-- Data records --
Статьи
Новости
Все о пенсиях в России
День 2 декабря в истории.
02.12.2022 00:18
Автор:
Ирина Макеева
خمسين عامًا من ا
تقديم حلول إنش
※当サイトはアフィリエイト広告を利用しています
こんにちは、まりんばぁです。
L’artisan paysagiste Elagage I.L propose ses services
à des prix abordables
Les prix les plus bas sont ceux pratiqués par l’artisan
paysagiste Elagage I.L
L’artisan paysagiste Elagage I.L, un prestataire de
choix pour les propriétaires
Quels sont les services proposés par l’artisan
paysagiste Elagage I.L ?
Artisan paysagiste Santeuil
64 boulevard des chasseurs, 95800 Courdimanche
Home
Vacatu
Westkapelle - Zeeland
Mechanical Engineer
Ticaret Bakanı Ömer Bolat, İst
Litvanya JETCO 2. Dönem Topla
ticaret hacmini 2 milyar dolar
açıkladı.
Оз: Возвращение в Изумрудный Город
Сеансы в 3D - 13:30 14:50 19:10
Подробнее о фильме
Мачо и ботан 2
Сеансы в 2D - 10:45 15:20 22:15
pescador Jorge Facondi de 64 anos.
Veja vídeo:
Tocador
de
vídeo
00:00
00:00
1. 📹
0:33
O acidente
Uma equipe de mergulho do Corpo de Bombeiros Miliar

...

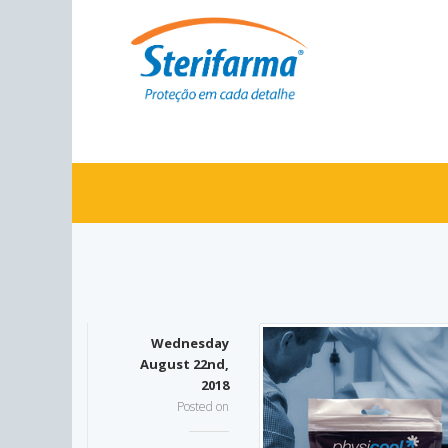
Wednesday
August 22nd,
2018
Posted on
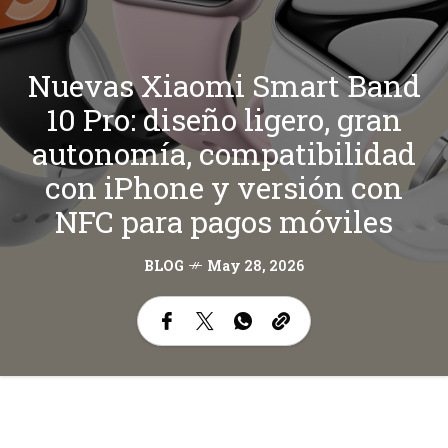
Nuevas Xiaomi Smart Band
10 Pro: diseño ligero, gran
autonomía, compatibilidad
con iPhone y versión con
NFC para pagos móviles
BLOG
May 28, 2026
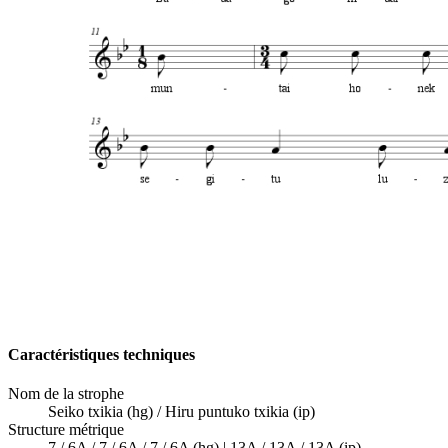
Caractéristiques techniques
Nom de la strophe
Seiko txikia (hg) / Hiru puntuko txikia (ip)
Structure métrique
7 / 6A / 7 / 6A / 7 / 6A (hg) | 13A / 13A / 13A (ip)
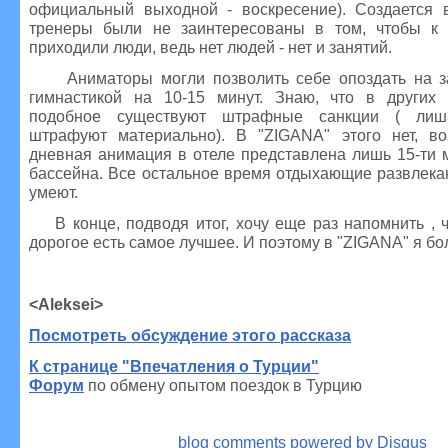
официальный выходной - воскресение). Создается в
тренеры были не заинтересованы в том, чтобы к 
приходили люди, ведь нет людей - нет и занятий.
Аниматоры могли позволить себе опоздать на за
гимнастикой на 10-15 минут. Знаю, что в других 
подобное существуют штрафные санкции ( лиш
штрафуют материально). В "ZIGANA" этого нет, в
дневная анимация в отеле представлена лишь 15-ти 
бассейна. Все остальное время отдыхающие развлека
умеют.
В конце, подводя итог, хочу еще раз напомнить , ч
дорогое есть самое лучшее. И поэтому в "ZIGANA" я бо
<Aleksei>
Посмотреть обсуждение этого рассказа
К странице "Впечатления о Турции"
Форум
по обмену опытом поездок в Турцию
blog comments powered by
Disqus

-- Activity --
Gather every line in the entries above that contains the word "prix", copying each line in full.

-- Response area --
à des prix abordables
Les prix les plus bas sont ceux pratiqués par l’artisan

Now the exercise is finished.